The tighter controls he envisions "would be a real sea change in the way we have been managing nuclear energy," the IAEA chief said.

He has asked the current treaty conference to consider several possible approaches suggested by an IAEA expert group in February. They range from simply tightening controls on current commercial sales of dual-use equipment, to turning all enrichment and plutonium reprocessing operations - another potential bomb-making system - over to multilateral control, by region or continent.

ElBaradei himself has proposed a five-year moratorium on new nuclear fuel facilities anywhere while the world's nations negotiate over new controls. Addressing the U.N. conference Monday, he offered to investigate ways to guarantee international supplies of fuel for those who need them.

In consultations since then with treaty nations, he has found a "mixed reaction" to the moratorium idea, ElBaradei said, since Iran is not the only country with plans for new uranium-enrichment or plutonium-reprocessing facilities.

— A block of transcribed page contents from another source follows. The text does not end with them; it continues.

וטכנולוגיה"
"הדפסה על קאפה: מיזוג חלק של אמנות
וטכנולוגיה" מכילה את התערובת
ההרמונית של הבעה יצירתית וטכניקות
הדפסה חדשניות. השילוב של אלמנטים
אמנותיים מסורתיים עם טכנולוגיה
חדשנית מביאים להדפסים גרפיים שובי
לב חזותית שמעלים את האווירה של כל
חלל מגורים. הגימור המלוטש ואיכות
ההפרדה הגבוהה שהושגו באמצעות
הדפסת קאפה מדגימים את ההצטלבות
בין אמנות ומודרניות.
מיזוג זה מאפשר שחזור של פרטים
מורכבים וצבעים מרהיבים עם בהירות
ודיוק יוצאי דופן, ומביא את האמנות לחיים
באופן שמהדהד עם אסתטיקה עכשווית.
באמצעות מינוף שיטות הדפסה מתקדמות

But he said he hopes the IAEA will get formal approval from the treaty conference or his agency's member nations to explore legal, institutional, financial and other aspects of possible new controls.

"I'm pretty confident that I will be asked by either the nonproliferation treaty parties or our IAEA member states to continue that work," he said.

The Americans demand that Iran dismantle its enrichment equipment. President Bush has proposed simply banning sales of enrichment and reprocessing technology to nations other than the dozen or so who already have it, and ensuring that any who want fuel can buy it "at reasonable cost."

ElBaradei said that idea "has merit" but also has two problems.

He said one is that many countries already can develop the sensitive technology on their own, and the other is that it raises questions of "different standards" - that is, double standards for those allowed to have fuel technology and those denied it.